Brooks has a column in the NY Times today that made me think about the tension between individual and group morality. Like most things, this is presented as something of a conflict or choice between morality being "revealed, inherited and shared, but now it’s thought of as something that emerges in the privacy of your own heart." Also like most things, I think this viewpoint is fundamentally wrong. Morality only exists in the balance between the two, when private searching is met by a social framework. Frankly, I consider people on either side of the fence to be nuts.
But the main point I wanted to bring up is that I think the moral philosophy of youth used to be just as empty, only on the opposite side of the fence. It's a bit of a literary trope for youth to be presented as either absolutely sure of their convictions, something that gets eroded with experience, or to be unmoored from any moral anchor, until they learn responsibility.
So I don't think anything new is revealed here, only rather then the unthinking, unyielding certitude of the Victorian age the tendency toward moral drift has come to the fore (though I've seen plenty of the unyielding certitude of youth even today and I bet there were plenty that were morally unmoored at the height of the Victorian age, all that has changed is the frequencies). But neither of these are moral in any meaningful sense of the word, the rules based certainty of youth doesn't really choose between a relatively enlightened modern morality, the Jacobinism of the French revolution, Bolshevism, or the crazy philosophy of Qin Shi Huang's China. Following a set of rules blindly doesn't make one any more moral than the kid adrift in moral relativism, if anything, the certitude makes one more likely to be a dupe in grave moral errors, as has tragically happened so often in the past.
While there is probably more we could do to prepare people for moral decision making, I'm prone to thinking this is a step up from the past. With time, accumulation of responsibilities will teach just about everyone some hard moral lessons. While it would certainly help to have more of a shared framework than we do today, the strict inherited codes of the past seem like they would be greater barriers to true moral reflection and understanding than modern relativism, whose very looseness seems to guarantee that an individual will eventually be faced with situations forcing their moral intuition to grow up fast. Someone with a strict code is less likely to be confronted with situations to make them reflect on on how the individual and society interact, thus stunting their moral growth.

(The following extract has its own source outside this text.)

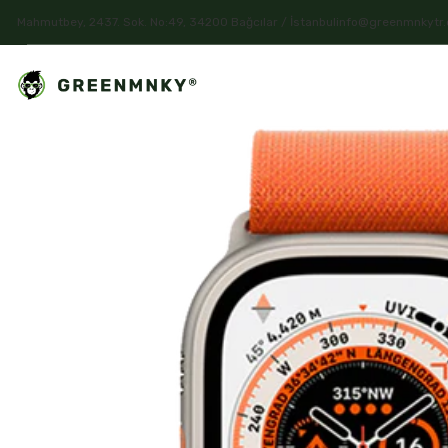
Mahmutbey, 2437. Sok. No:49, 34200 Bağcılar / İstanbul
info@greenmnkytr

While I have little doubt that few young people display much understanding of moral questions, I would also posit that young people of the past could do little more than make moral sounding noises. I would also suspect that many young people today will never reach any kind of moral peace with the universe they live in, as I suspect many older people brought up with defined rules and practices never had. Morality lies in the tension between self and society, desire and obligation, neither relativism nor rules touches morality on its own.